■ **Activity**
Copy the entries exactly. Their pictures do not belong in the copy.

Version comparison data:
--------------------------------------------------

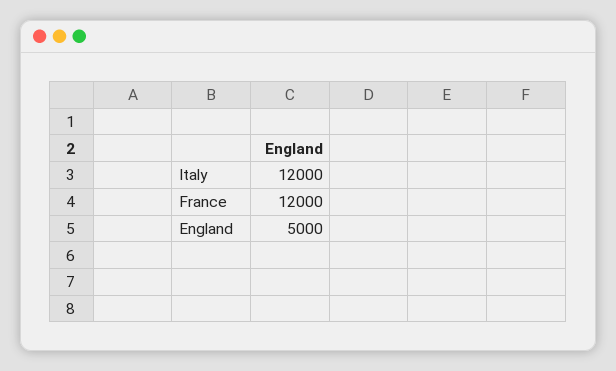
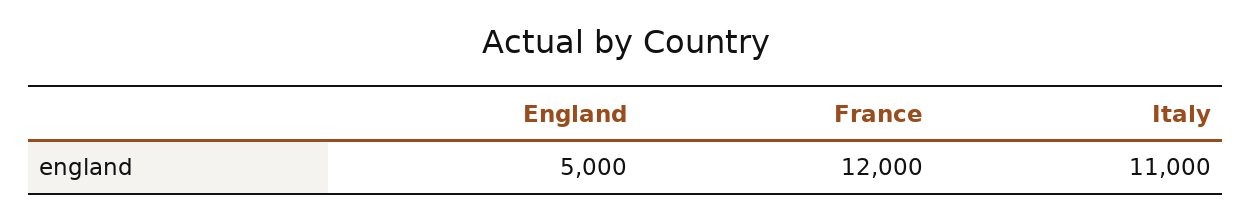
  {
-   "Italy": 12000,
+   "Italy": 11000,
    "France": 12000,
    "England": 5000
  }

--------------------------------------------------

■ **Task answer**
  {
-   "Italy": 12000,
+   "Italy": 11000,
    "France": 12000,
    "England": 5000
  }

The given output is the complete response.